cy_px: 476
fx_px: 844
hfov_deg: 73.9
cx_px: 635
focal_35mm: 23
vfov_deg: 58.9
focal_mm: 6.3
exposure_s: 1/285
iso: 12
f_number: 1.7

———

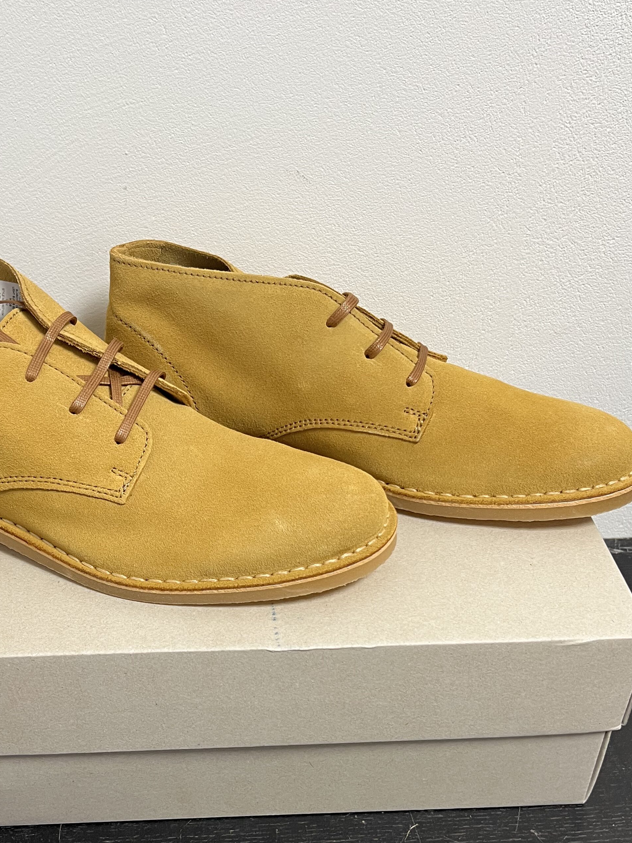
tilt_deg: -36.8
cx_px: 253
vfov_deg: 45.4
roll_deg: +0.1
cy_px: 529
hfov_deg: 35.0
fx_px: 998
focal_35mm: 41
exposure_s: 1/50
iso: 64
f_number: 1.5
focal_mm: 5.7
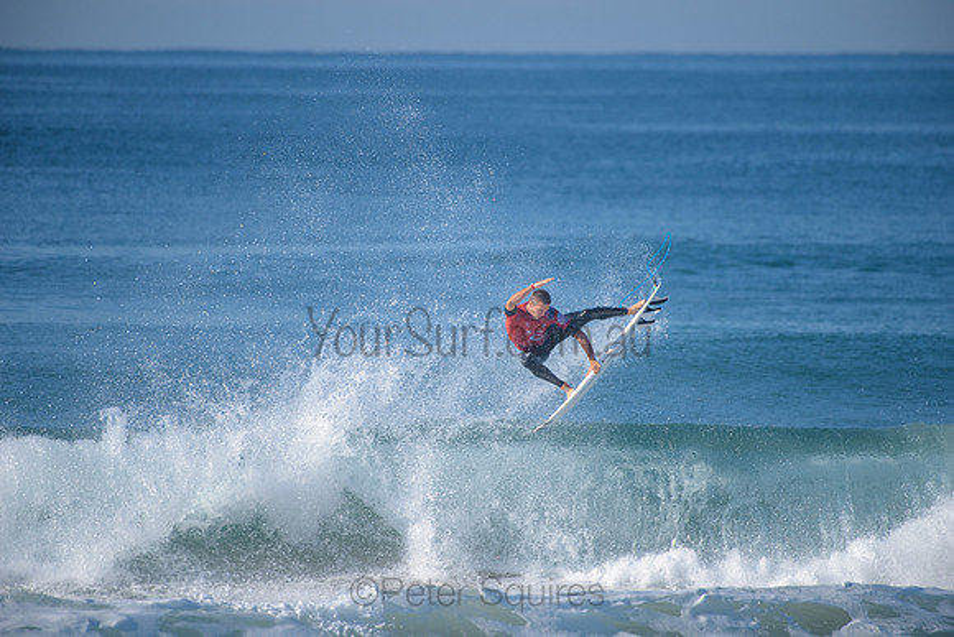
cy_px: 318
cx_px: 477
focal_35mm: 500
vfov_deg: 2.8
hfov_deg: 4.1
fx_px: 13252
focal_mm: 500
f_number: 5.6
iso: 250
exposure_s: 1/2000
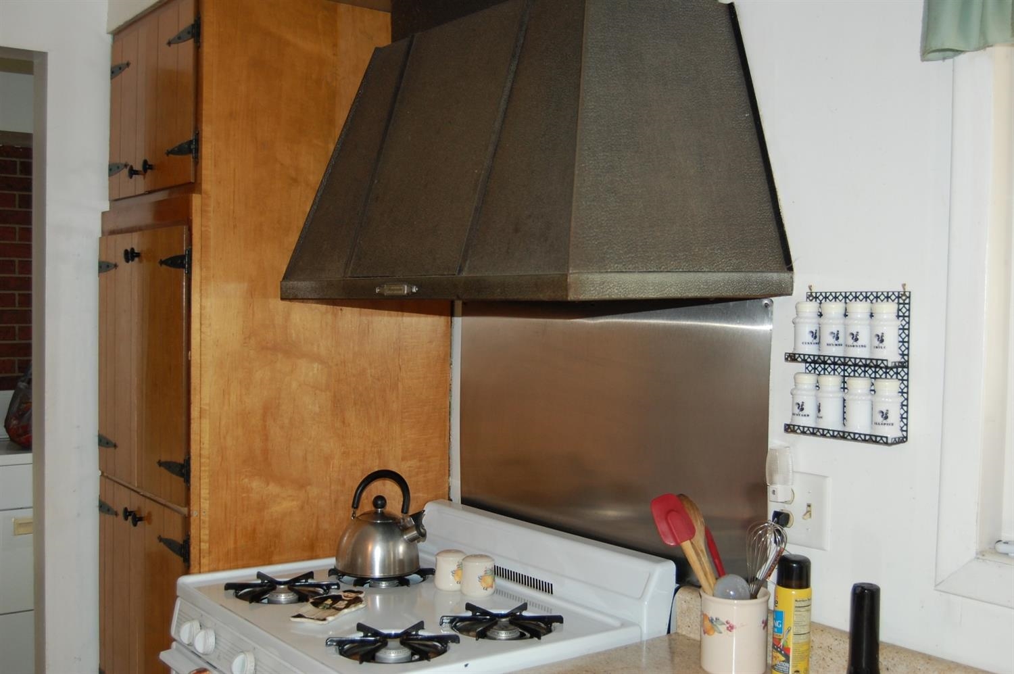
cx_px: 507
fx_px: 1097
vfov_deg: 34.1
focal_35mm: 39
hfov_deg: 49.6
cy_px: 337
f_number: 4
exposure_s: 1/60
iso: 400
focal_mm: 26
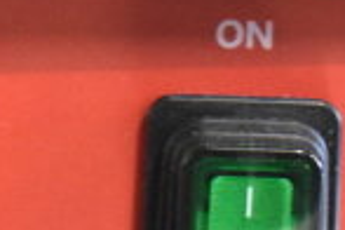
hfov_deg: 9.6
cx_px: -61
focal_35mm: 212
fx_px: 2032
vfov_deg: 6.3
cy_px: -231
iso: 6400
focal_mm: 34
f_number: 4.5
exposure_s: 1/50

———

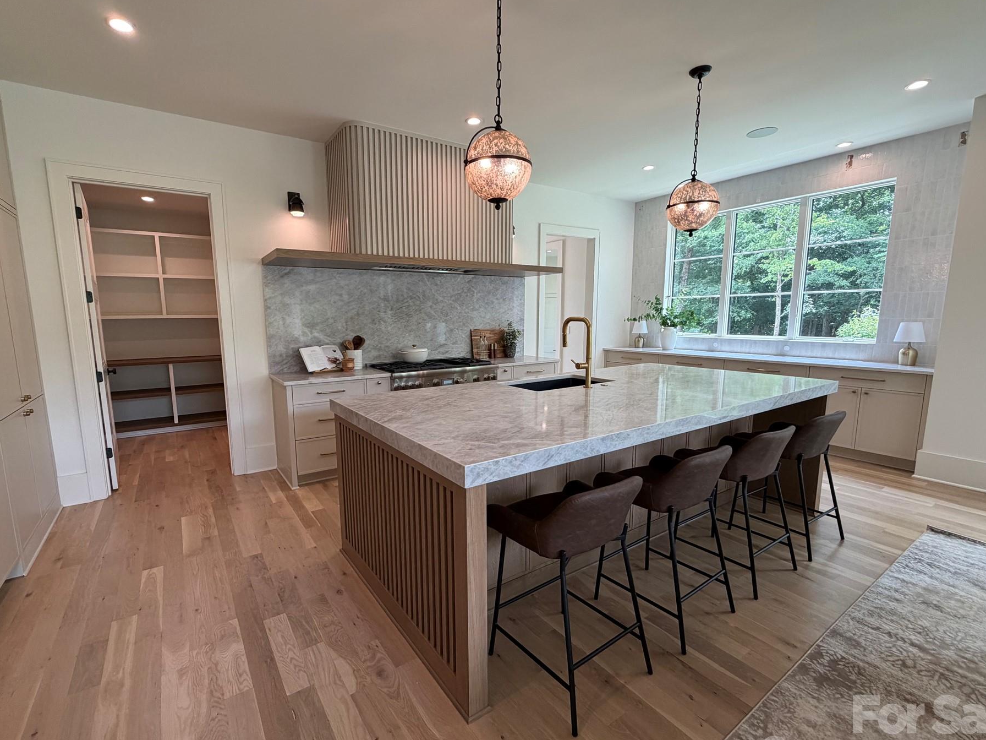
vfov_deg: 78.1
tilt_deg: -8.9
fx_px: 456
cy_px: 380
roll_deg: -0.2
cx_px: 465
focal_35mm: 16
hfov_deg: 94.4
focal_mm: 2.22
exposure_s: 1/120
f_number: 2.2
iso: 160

———

Action item:
A clean copy is needed of the lines above from the one with "hfov_deg: 35.0" up to and including the one with "focal_35mm: 39". Please set it down exactly, with no pictures.

Response to the exercise:
hfov_deg: 35.0
fx_px: 998
focal_35mm: 41
exposure_s: 1/50
iso: 64
f_number: 1.5
focal_mm: 5.7
cy_px: 318
cx_px: 477
focal_35mm: 500
vfov_deg: 2.8
hfov_deg: 4.1
fx_px: 13252
focal_mm: 500
f_number: 5.6
iso: 250
exposure_s: 1/2000
cx_px: 507
fx_px: 1097
vfov_deg: 34.1
focal_35mm: 39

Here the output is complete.